MATERIAL FOR THE TASK:
● ● ● ●
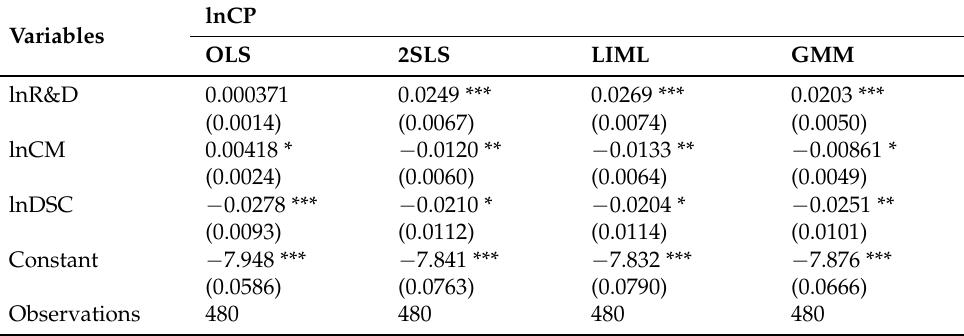
Table 5. Regression results for different instrumental variable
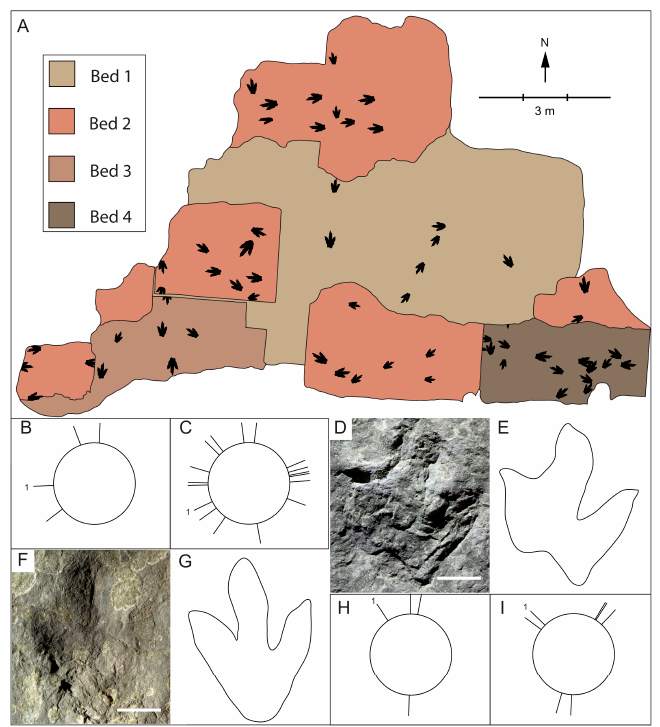
Figure 4. Eubrontes giganteus tracks, trackways, and orientations from Powder Hill Dinosaur Park in Middlefield, Connecticut. ( A ) Sketch map of the quarry floor showing all track-bearing beds; ( B ) Rose diagram of track and trackway orientations on Bed 1; ( C ) Rose diagram track and trackway orientations on Bed 2; ( D , E ) photograph and interpretive drawing of E. giganteus inferred to be a true track; ( F , G ) photograph and line drawing, respectively, of a E. giganteus undertrack; ( H ) Rose diagram of track and trackway orientations on Bed 3; ( I ) Rose diagram of track and trackway orientations on Bed 4. Scale bars in ( D , F ) are 10 cm.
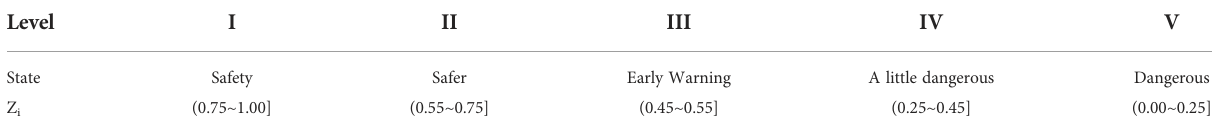
TABLE 5 Levels of coastal zone ecological security.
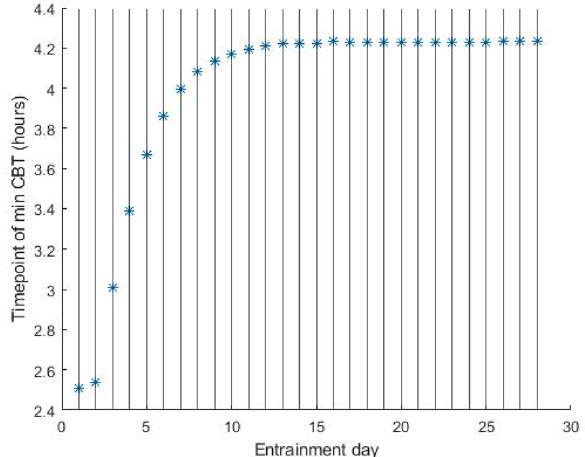
Figure 7. Example of daily shift in the predicted core body temperature minimum during entrainment. Results are presented for a 24 h light–dark cycle (LD 16:8 at 200 lx). Here, the model reaches a stable entrainment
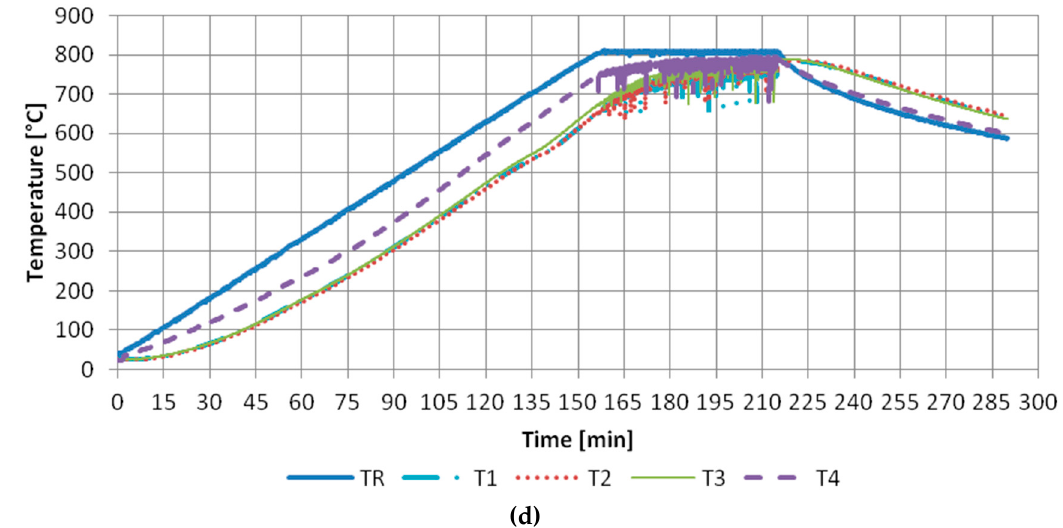
Figure 5. Heating curves. Temperature distribution in pilot sample for concrete composite B5: ( a ) 200 °C, ( b ) 400 °C, ( c ) 600 °C, ( d ) 800 °C.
● ● ● ●
ASSIGNMENT: Excluding the pictures, restate the records above word for word.

ANSWER SECTION:
Table 5. Regression results for different instrumental variable
Figure 4. Eubrontes giganteus tracks, trackways, and orientations from Powder Hill Dinosaur Park in Middlefield, Connecticut. ( A ) Sketch map of the quarry floor showing all track-bearing beds; ( B ) Rose diagram of track and trackway orientations on Bed 1; ( C ) Rose diagram track and trackway orientations on Bed 2; ( D , E ) photograph and interpretive drawing of E. giganteus inferred to be a true track; ( F , G ) photograph and line drawing, respectively, of a E. giganteus undertrack; ( H ) Rose diagram of track and trackway orientations on Bed 3; ( I ) Rose diagram of track and trackway orientations on Bed 4. Scale bars in ( D , F ) are 10 cm.
TABLE 5 Levels of coastal zone ecological security.
Figure 7. Example of daily shift in the predicted core body temperature minimum during entrainment. Results are presented for a 24 h light–dark cycle (LD 16:8 at 200 lx). Here, the model reaches a stable entrainment
Figure 5. Heating curves. Temperature distribution in pilot sample for concrete composite B5: ( a ) 200 °C, ( b ) 400 °C, ( c ) 600 °C, ( d ) 800 °C.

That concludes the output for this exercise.